Roberta Zappasodi

Tumor development and progression require precise coordination of several fundamental biological processes, including cellular metabolism and immune tolerance. Due to their elevated energy demand for proliferation, cancer cells adapt to utilize the most efficient fuel source. Cancer cells not only exploit the nutrient pool within the tumor microenvironment (TME), but, in the process, also deplete metabolites essential for proper immune cell function. This ultimately impairs the recruitment, survival, and activity of anti-tumor cytotoxic T cells, allowing cancer cells to escape immune recognition. However, the mechanisms governing the integration of tumor metabolic rewiring and immune evasion remain unclear.  

The Zappasodi lab uses genetic and pharmacologic approaches coupled with in-depth molecular and cellular profiling together with computational analyses of the TME to understand these mechanisms and how to control them for counteracting tumor growth. 

Dr. Zappasodi has a longstanding interest in immunosuppressive CD4+ T cells, which are critical in tumor immune evasion and immunotherapy resistance. Her work led to the discovery of a non-conventional immunosuppressive CD4+ T-cell subset with T-follicular-helper(Tfh)-like features that is specifically modulated by inhibition of the immune checkpoints PD-1 and CTLA-4. In addition, her studies revealed novel mechanisms explaining how GITR-mediated T-cell co-stimulation and CTLA-4 inhibition alter the phenotypic and functional stability of suppressive regulatory T cells (Tregs). Specifically, Dr. Zappasodi was the first to describe that CTLA-4 blockade dampens the immunosuppressive function of Tregs by altering their metabolism in a way that is dependent on the glucose availability within the microenvironment. 

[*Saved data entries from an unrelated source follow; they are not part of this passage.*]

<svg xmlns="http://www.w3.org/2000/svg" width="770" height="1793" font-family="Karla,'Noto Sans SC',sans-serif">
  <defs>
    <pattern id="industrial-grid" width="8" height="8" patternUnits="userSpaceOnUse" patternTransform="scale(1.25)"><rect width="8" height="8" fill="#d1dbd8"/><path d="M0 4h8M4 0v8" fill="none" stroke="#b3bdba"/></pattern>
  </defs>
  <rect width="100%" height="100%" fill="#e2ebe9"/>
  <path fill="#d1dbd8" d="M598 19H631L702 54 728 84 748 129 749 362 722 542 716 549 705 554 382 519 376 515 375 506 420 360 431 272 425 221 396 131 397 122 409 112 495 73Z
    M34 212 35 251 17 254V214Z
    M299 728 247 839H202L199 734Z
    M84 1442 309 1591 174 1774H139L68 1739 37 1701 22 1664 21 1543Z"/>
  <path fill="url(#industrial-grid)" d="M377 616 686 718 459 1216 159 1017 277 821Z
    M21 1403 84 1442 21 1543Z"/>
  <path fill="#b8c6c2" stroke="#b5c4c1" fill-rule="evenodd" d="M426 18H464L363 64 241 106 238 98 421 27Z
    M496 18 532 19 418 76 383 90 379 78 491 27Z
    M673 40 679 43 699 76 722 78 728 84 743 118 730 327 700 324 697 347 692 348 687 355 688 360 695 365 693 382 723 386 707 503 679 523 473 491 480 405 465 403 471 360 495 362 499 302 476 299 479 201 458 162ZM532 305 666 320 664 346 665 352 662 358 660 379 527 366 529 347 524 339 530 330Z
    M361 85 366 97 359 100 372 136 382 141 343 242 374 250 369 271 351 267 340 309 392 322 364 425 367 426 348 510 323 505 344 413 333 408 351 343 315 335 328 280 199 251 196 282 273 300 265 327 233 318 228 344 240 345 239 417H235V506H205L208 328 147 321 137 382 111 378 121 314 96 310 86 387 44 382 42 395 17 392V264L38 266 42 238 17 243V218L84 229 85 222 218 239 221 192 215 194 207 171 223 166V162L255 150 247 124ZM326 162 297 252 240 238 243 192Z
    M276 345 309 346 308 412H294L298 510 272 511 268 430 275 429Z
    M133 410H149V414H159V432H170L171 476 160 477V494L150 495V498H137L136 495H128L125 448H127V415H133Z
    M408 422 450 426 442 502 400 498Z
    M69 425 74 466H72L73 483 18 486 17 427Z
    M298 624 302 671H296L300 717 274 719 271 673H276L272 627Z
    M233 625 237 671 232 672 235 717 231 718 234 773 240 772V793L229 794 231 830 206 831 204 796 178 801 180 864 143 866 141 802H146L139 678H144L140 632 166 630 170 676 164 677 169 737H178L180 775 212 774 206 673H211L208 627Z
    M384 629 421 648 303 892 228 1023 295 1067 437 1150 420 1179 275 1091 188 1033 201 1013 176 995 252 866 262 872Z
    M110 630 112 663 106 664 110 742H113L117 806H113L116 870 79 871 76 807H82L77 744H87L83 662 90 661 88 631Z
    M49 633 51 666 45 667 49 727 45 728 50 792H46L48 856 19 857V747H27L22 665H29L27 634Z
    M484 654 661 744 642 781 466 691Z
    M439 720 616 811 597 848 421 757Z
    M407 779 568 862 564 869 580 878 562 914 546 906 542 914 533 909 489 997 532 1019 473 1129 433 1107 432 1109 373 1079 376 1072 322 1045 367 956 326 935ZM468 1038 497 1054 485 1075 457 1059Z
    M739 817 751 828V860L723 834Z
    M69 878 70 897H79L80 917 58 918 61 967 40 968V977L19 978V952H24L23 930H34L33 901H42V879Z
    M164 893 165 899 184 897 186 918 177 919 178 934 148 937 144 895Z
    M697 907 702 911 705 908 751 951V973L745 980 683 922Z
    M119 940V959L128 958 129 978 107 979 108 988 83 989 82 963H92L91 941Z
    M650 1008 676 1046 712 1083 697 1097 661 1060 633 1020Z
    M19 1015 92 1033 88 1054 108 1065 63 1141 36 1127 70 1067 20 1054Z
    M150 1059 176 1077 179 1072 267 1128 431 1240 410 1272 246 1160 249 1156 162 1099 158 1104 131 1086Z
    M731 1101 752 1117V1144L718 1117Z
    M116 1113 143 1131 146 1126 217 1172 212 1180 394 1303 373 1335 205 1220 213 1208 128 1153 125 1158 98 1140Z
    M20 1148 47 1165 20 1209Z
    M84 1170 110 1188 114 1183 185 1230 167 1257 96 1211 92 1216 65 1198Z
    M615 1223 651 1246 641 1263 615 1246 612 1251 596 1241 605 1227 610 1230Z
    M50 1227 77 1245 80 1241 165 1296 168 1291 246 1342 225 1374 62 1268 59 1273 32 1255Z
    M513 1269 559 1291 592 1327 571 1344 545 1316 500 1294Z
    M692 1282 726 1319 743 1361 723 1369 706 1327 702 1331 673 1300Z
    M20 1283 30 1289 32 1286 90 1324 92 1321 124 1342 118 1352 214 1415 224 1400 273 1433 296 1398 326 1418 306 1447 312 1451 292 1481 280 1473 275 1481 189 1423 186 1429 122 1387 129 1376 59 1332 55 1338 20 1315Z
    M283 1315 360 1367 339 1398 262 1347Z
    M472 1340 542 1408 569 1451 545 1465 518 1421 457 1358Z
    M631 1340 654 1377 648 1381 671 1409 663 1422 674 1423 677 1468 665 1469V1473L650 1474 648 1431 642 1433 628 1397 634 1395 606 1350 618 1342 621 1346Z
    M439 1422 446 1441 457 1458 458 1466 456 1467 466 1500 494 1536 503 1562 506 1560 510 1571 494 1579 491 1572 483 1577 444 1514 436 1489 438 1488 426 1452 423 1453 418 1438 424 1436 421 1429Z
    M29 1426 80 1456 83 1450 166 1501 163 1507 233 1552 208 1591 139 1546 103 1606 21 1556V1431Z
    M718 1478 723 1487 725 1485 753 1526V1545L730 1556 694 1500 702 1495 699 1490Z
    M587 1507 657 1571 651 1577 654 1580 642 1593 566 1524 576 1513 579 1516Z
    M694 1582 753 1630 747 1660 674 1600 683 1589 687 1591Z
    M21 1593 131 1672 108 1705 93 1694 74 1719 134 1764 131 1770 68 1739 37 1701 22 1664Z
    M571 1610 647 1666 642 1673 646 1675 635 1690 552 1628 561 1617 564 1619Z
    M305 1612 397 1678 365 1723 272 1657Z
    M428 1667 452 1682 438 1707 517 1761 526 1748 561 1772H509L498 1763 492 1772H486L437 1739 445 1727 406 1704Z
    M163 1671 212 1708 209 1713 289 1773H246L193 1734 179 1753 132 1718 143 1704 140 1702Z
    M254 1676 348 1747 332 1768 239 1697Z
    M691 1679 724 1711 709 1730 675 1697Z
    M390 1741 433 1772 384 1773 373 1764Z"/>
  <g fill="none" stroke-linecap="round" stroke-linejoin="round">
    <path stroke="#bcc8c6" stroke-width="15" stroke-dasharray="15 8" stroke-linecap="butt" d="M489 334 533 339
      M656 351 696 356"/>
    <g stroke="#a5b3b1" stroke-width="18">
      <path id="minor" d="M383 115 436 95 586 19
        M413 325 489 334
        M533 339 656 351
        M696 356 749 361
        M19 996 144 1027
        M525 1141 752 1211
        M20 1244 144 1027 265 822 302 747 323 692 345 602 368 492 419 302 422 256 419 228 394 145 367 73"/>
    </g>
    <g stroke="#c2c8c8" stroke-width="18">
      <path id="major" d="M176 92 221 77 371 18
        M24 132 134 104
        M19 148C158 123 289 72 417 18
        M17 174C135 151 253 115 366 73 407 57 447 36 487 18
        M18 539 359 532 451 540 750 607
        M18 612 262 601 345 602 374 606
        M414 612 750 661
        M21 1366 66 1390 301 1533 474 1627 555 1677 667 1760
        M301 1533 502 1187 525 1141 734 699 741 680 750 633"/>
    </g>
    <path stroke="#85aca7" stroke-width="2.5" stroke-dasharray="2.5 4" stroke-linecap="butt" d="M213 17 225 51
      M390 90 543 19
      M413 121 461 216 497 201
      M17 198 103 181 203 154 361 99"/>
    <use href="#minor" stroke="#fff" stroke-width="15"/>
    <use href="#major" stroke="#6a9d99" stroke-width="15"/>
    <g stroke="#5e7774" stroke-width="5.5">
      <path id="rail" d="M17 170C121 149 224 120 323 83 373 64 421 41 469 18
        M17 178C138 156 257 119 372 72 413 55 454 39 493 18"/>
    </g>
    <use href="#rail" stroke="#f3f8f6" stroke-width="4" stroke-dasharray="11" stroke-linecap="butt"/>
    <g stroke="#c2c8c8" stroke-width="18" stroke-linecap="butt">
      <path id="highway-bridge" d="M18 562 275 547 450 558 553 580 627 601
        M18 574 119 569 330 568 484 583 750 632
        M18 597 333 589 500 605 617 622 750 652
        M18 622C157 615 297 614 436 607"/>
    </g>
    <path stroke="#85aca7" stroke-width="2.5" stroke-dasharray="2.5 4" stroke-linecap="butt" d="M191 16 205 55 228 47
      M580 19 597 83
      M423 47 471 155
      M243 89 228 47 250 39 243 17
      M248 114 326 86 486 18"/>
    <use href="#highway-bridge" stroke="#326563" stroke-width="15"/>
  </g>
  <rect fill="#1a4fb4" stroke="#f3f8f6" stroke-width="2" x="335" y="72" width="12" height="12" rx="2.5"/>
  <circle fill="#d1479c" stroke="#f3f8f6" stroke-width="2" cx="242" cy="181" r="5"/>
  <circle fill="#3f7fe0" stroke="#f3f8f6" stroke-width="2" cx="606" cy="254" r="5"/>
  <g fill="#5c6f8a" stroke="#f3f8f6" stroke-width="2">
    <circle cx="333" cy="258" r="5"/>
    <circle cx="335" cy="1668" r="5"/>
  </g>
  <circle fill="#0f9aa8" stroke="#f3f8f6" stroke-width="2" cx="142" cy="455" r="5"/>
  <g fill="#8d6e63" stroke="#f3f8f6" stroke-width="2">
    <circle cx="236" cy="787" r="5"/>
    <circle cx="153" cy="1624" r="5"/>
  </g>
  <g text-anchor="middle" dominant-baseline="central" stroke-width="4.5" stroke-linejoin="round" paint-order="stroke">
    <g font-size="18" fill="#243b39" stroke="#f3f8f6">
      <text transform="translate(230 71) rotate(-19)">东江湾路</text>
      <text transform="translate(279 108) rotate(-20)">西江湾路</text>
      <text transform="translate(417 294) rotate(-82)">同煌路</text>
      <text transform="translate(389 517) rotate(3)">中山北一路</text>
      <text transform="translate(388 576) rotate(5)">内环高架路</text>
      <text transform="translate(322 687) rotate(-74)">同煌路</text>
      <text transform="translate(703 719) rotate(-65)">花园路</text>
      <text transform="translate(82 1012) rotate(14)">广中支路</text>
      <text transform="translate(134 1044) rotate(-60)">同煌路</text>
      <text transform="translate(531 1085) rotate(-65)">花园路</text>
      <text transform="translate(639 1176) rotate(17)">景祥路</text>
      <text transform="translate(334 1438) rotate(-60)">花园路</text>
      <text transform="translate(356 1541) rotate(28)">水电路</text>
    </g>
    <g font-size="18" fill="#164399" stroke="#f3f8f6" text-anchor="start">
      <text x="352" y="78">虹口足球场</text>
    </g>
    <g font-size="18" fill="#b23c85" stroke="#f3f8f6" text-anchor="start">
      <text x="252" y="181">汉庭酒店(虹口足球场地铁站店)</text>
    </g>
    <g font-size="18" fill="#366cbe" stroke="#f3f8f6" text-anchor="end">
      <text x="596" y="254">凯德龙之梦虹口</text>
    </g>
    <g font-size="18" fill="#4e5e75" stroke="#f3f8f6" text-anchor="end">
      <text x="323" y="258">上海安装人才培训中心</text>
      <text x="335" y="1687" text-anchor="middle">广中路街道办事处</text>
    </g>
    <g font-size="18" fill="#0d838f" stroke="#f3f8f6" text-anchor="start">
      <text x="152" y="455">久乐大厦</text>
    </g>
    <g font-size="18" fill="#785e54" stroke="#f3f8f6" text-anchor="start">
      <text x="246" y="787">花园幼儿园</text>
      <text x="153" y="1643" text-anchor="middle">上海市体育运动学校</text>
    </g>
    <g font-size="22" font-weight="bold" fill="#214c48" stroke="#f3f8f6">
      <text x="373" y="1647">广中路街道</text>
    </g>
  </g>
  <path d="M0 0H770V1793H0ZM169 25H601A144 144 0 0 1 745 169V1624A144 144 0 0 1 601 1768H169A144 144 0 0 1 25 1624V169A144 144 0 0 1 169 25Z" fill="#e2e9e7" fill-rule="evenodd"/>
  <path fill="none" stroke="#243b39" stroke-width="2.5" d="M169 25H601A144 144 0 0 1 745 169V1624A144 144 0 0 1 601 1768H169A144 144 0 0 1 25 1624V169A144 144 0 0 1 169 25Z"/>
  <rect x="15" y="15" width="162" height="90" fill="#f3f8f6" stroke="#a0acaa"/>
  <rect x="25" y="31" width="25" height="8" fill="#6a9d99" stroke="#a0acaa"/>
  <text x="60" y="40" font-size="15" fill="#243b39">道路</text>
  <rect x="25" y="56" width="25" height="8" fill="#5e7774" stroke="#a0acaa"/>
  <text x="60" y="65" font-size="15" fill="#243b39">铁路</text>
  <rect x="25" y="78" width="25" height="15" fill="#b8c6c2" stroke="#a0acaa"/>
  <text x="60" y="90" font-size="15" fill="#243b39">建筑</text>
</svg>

Building on these findings, the Zappasodi lab is currently investigating cellular and molecular mechanisms supporting dysfunctional and immunosuppressive T cells in the TME. Specifically, we are studying the role of tumor metabolic adaptation in disrupting tissue homeostasis, resulting in immune suppression and T-cell exclusion from the microenvironment. Additionally, we investigate how specialized CD4+ T-cell subsets, such as Tregs and Tfh, interact with B cells (as professional antigen presenting cells, APCs) and CD8+ T cells and shape the adaptive immune response to cancer. We primarily study these mechanisms in solid tumors, where the immune system and the neoplastic disease are two distinct tissue entities, and investigate similar findings in B-cell lymphomas, where the tumor arises within the immune system itself. The ultimate goal of the Zappasodi lab is to determine new effective modalities for controlling key tumor immune evasion mechanisms and overcoming immunotherapy resistance.  

Figure 1

Schematic representation of research questions: (1) How does tumor metabolism contribute to tumor immune tolerance? (2) How can we modulate CD4+ T cells to potentiate the immune response to cancer?

Current Projects:

• Modulating tumor metabolism to improve immunosurveillance  
• Harnessing CD4+ T-cell infiltrating lymphocytes against cancer;  
• T-cell mediated mechanisms of B-cell lymphoma immune evasion.